/---
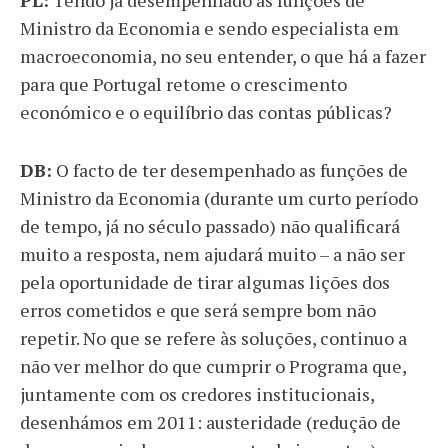
PL:
Tendo já desempenhado as funções de
Ministro da Economia e sendo especialista em
macroeconomia, no seu entender, o que há a fazer
para que Portugal retome o crescimento
económico e o equilíbrio das contas públicas?
DB:
O facto de ter desempenhado as funções de
Ministro da Economia (durante um curto período
de tempo, já no século passado) não qualificará
muito a resposta, nem ajudará muito – a não ser
pela oportunidade de tirar algumas lições dos
erros cometidos e que será sempre bom não
repetir. No que se refere às soluções, continuo a
não ver melhor do que cumprir o Programa que,
juntamente com os credores institucionais,
desenhámos em 2011: austeridade (redução de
\---
> _Exercise objective_:
Give back exactly the lines beginning at the one with "repetir. No que" and ending at the final line of the material; both boundary lines belong in it.

> _Written reply_:
repetir. No que se refere às soluções, continuo a
não ver melhor do que cumprir o Programa que,
juntamente com os credores institucionais,
desenhámos em 2011: austeridade (redução de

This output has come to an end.